Recently a lot of people have been talking about sample sizes. Often it's brought up in regards to the reliability of CORSI/FENWICK over other traditional measures, mentioned in relation to team strength, playoff success, and momentum. Personally I feel it best illustrates the reason why observation can be misleading. But what is sample size? In statistics it's often referred to as "N", and is a huge part of the pre-study analysis from healthcare to economics, and virtually every other industry. Sufficient data is always the biggest concern with any analysis. In a series of articles I'm going to do my best to come up with some concrete numbers that allow people to actually gauge adequate sample sizes; and hopefully illustrate the differences between statistical measures in terms of sample sizes. In this way we will hopefully be able to predict how many games or seasons it takes to truly validate a statistic.

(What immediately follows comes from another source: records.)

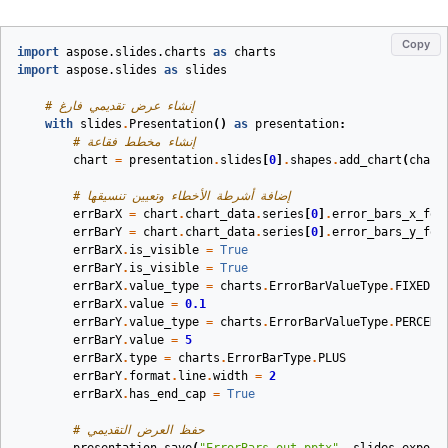
Copy
import
aspose.slides.charts
as
charts
import
aspose.slides
as
slides
# إنشاء عرض تقديمي فارغ
with
slides
.
Presentation
()
as
presentation
:
# إنشاء مخطط فقاعة
chart
=
presentation
.
slides
[
0
]
.
shapes
.
add_chart
(
chart
# إضافة أشرطة الأخطاء وتعيين تنسيقها
errBarX
=
chart
.
chart_data
.
series
[
0
]
.
error_bars_x_for
errBarY
=
chart
.
chart_data
.
series
[
0
]
.
error_bars_y_for
errBarX
.
is_visible
=
True
errBarY
.
is_visible
=
True
errBarX
.
value_type
=
charts
.
ErrorBarValueType
.
FIXED
errBarX
.
value
=
0.1
errBarY
.
value_type
=
charts
.
ErrorBarValueType
.
PERCENT
errBarY
.
value
=
5
errBarX
.
type
=
charts
.
ErrorBarType
.
PLUS
errBarY
.
format
.
line
.
width
=
2
errBarX
.
has_end_cap
=
True
# حفظ العرض التقديمي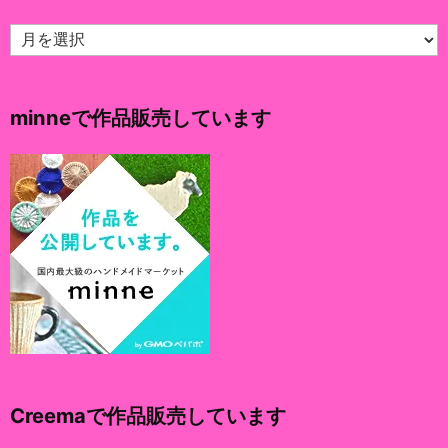
ア
ー
カ
イ
minneで作品販売しています
ブ
Creemaで作品販売しています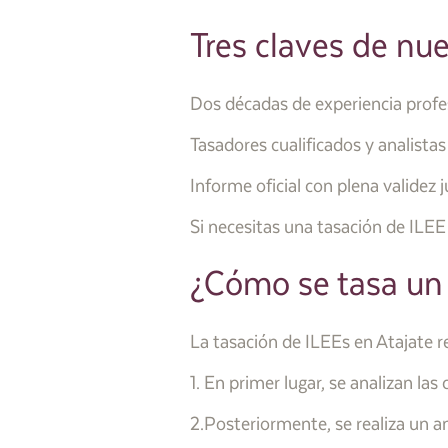
Tres claves de nue
Dos décadas de experiencia profe
Tasadores cualificados y analistas
Informe oficial con plena validez j
Si necesitas una tasación de ILEE 
¿Cómo se tasa un
La tasación de ILEEs en Atajate re
1. En primer lugar, se analizan l
2.Posteriormente, se realiza un a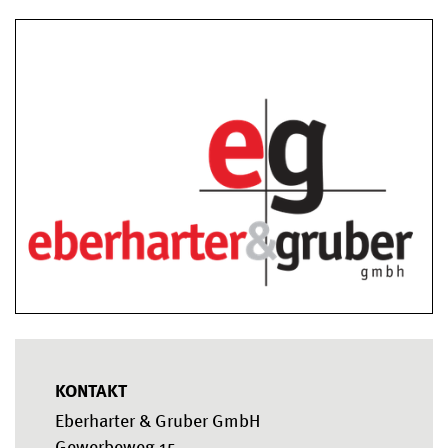
KONTAKT
Eberharter & Gruber GmbH
Gewerbeweg 15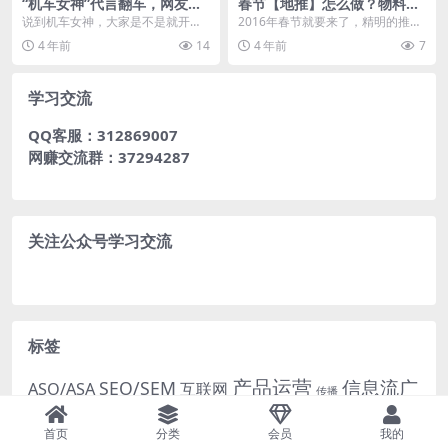
“机车女神”代言翻车，网友怒
春节【地推】怎么做？物料别
怼三星：脑子瓦特了！
犯这些错！
说到机车女神，大家是不是就开始
2016年春节就要来了，精明的推广
脑补美女骑着哈雷摩托的帅气画
者怎么能错过这样一个绝佳的地推
4 年前
14
4 年前
7
面，简直酷毙了！ 可是...
时机呢~ 如果你...
学习交流
QQ客服：312869007
网赚交流群：37294287
关注公众号学习交流
标签
产品运营
信息流广
SEO/SEM
ASO/ASA
互联网
传播
大
品牌营销案例
内容运营
告
品牌营销
品牌
创意
首页
分类
会员
我的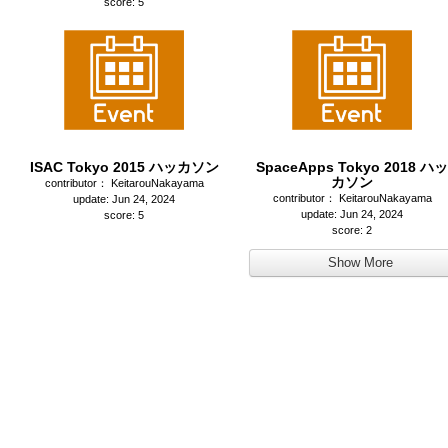
score: 5
ISAC Tokyo 2015 ハッカソン
SpaceApps Tokyo 2018 ハッ
カソン
contributor： KeitarouNakayama
contributor： KeitarouNakayama
update: Jun 24, 2024
update: Jun 24, 2024
score: 5
score: 2
Show More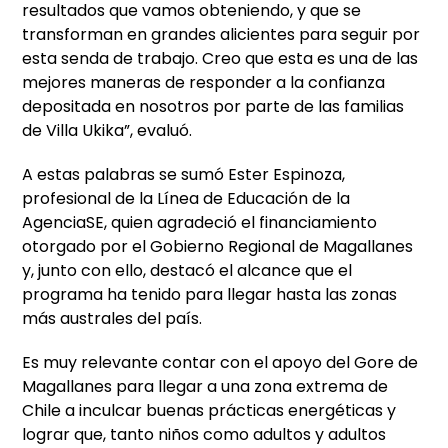
resultados que vamos obteniendo, y que se
transforman en grandes alicientes para seguir por
esta senda de trabajo. Creo que esta es una de las
mejores maneras de responder a la confianza
depositada en nosotros por parte de las familias
de Villa Ukika”, evaluó.
A estas palabras se sumó Ester Espinoza,
profesional de la Línea de Educación de la
AgenciaSE, quien agradeció el financiamiento
otorgado por el Gobierno Regional de Magallanes
y, junto con ello, destacó el alcance que el
programa ha tenido para llegar hasta las zonas
más australes del país.
Es muy relevante contar con el apoyo del Gore de
Magallanes para llegar a una zona extrema de
Chile a inculcar buenas prácticas energéticas y
lograr que, tanto niños como adultos y adultos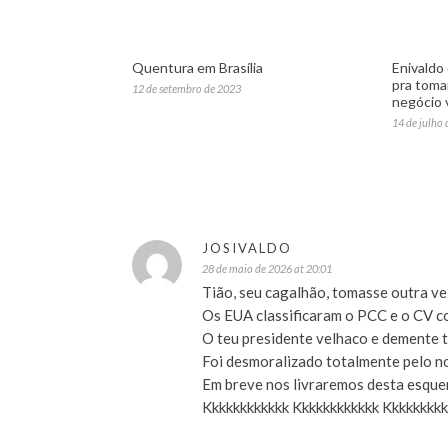
Quentura em Brasília
Enivaldo
pra toma
12 de setembro de 2023
negócio 
14 de julho
JOSIVALDO
28 de maio de 2026 at 20:01
Tião, seu cagalhão, tomasse outra ve
Os EUA classificaram o PCC e o CV co
O teu presidente velhaco e demente t
Foi desmoralizado totalmente pelo n
Em breve nos livraremos desta esque
Kkkkkkkkkkkk Kkkkkkkkkkkk Kkkkkkkkk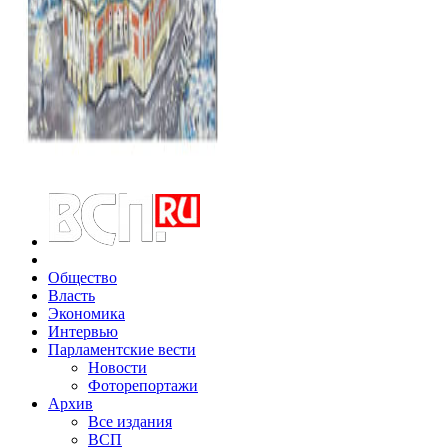
Общество
Власть
Экономика
Интервью
Парламентские вести
Новости
Фоторепортажи
Архив
Все издания
ВСП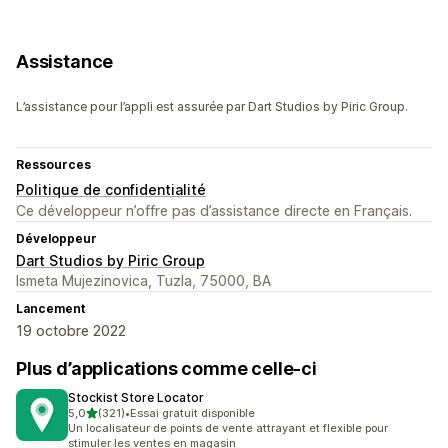
Assistance
L’assistance pour l’appli est assurée par Dart Studios by Piric Group.
Ressources
Politique de confidentialité
Ce développeur n’offre pas d’assistance directe en Français.
Développeur
Dart Studios by Piric Group
Ismeta Mujezinovica, Tuzla, 75000, BA
Lancement
19 octobre 2022
Plus d’applications comme celle-ci
Stockist Store Locator
étoile(s) sur 5
5,0
(321)
•
Essai gratuit disponible
321 avis au total
Un localisateur de points de vente attrayant et flexible pour
stimuler les ventes en magasin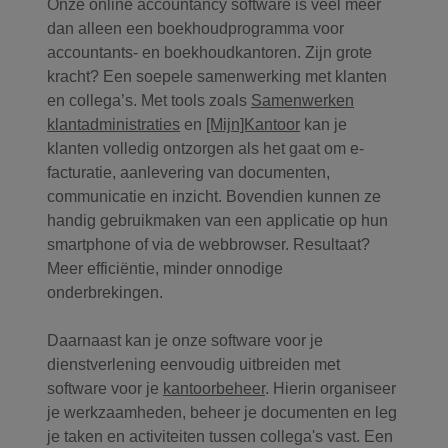
Onze online accountancy software is veel meer
dan alleen een boekhoudprogramma voor
accountants- en boekhoudkantoren. Zijn grote
kracht? Een soepele samenwerking met klanten
en collega’s. Met tools zoals
Samenwerken
klantadministraties
en
[Mijn]Kantoor
kan je
klanten volledig ontzorgen als het gaat om e-
facturatie, aanlevering van documenten,
communicatie en inzicht. Bovendien kunnen ze
handig gebruikmaken van een applicatie op hun
smartphone of via de webbrowser. Resultaat?
Meer efficiëntie, minder onnodige
onderbrekingen.
Daarnaast kan je onze software voor je
dienstverlening eenvoudig uitbreiden met
software voor je
kantoorbeheer
. Hierin organiseer
je werkzaamheden, beheer je documenten en leg
je taken en activiteiten tussen collega's vast. Een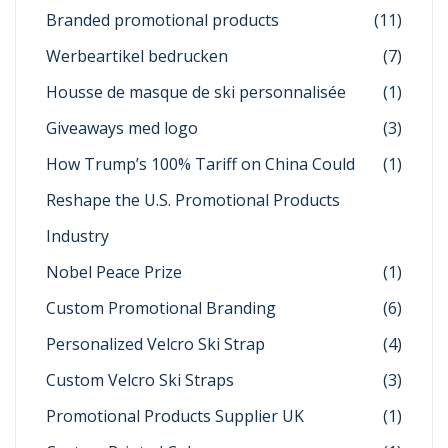
Branded promotional products
(11)
Werbeartikel bedrucken
(7)
Housse de masque de ski personnalisée
(1)
Giveaways med logo
(3)
How Trump’s 100% Tariff on China Could
(1)
Reshape the U.S. Promotional Products
Industry
Nobel Peace Prize
(1)
Custom Promotional Branding
(6)
Personalized Velcro Ski Strap
(4)
Custom Velcro Ski Straps
(3)
Promotional Products Supplier UK
(1)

We begin with a preface: before we jump into anything, I think it's important to look at the big picture; that is the flash of light that an NHL career truly is. Unfortunetly for many players the NHL is a results driven industry that doesnt have time to wait and see if results are deserved. We first look at the typical life-span of a NHLer.
I decided to use a Kaplan-Meier esque curve to look at NHLers. Here I created two graphs that display all retired NHL players from about 20-30 years worth of data, looking at both how many seasons they played in, and how many games they played in. The y-axis represents the cumulative proportion of players left in the NHL, the x-axis is time in either seasons or games. Thus if you wanted to know what the probability of a player lasting 82 games in the NHL just go to 82 on the x axis, up to the curve, and trace it over to the y axis for your probability.
I included confidence intervals (CI) just in case some of you were suspicious. Believe me there is more than enough data in these 2 samples. (N > 2000)
Both of these graphs illustrate the dramatic drop in players over a short amount of time. By a players 117th NHL game half of the NHL players he started with are never to play another game. From the above graph we see that represents about 2-3 NHL seasons. Those that make it to 1000th NHL games are in the 5th percentile (or 95th, however you want to look at it). If your interested in the actual data I could send you the excel sheet I created; or you can use the equation on the right of the games graph which gives you a decent estimate.
So we begin our search with a preface and a reminder that unfortunately for most players they may never see enough games to warrant their exit from the show. Something we should keep in mind as we move forward in our search of sample sizes.